Years when I don’t have my son for Thanksgiving are bearable. Sure it’s my favorite holiday, but the lack of pomp and circumstance surrounding the holiday means that we can easily celebrate the weekend before or after. I am also blessed always to have lots of invitations to friends’ houses each November. This makes the holiday a bit less lonely when you’re a single mom and always makes me feel thankful for the wonderful support I have in my life.

Christmas is a much more difficult time for me. Waking up on Christmas morning alone, without the joy of my little one waiting to open presents sucks. That’s the only word for it. In my first year without him, I tried taking tips from my friends who don’t celebrate by ordering Chinese food and going to the movies. My mom, a Jewish co-worker, and I went to see Django Unchained at Magic Johnson Theater in Harlem. That was an experience, let me tell you. Since then, I’ve spent the other years watching a Christmas movie and crying over the happy ending.

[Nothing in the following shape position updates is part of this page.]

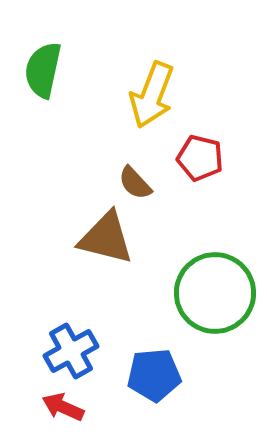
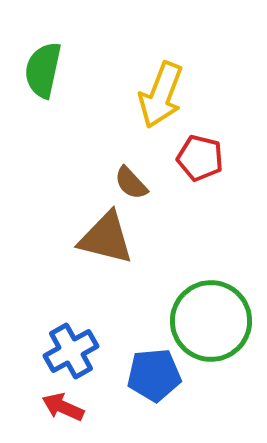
yellow arrow: moved 9 px right
brown semicircle: moved 4 px left
green circle: moved 4 px left, 28 px down
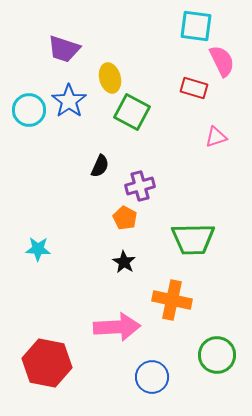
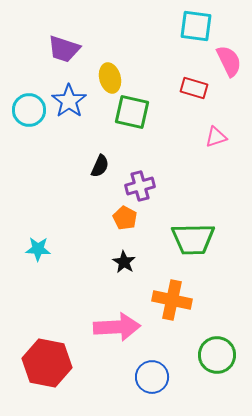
pink semicircle: moved 7 px right
green square: rotated 15 degrees counterclockwise
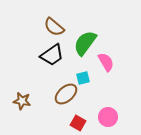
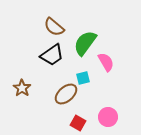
brown star: moved 13 px up; rotated 24 degrees clockwise
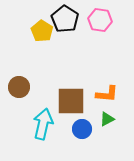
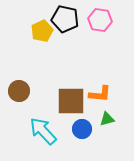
black pentagon: rotated 20 degrees counterclockwise
yellow pentagon: rotated 15 degrees clockwise
brown circle: moved 4 px down
orange L-shape: moved 7 px left
green triangle: rotated 14 degrees clockwise
cyan arrow: moved 7 px down; rotated 56 degrees counterclockwise
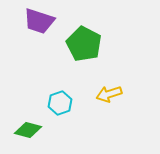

This year, we planned our celebration for the 29th when I could travel to Maine to be with my family and have my son. Despite knowing that it was just a few days away – the 26th was hard. I tried a new tradition and threw myself full-force into holiday baking. I felt nostalgic, so I looked up old family recipes to feel closer to those I missed. I made my Nana’s bread: Anadama, my older brother’s favorite cookies: soft molasses, my grandpa’s candy: peanut brittle, and many other treats.

Recently I’ve read several articles about the zen-like effect of baking on the baker. This Christmas, I truly felt that. I focused on my loved ones as I baked with them in mind. Additionally, the completion of a task made me feel accomplished. I did it. I made something. It made the day pass quickly and allowed me to feel – dare I say – okay about being without my son.

Two years from now, when this time comes again, I’ll know what to do: create. Maybe I’ll try painting or knitting, but surely the act of focusing on a simple and achievable task while also holding the memories of those I love close will allow me to survive another holiday without my son.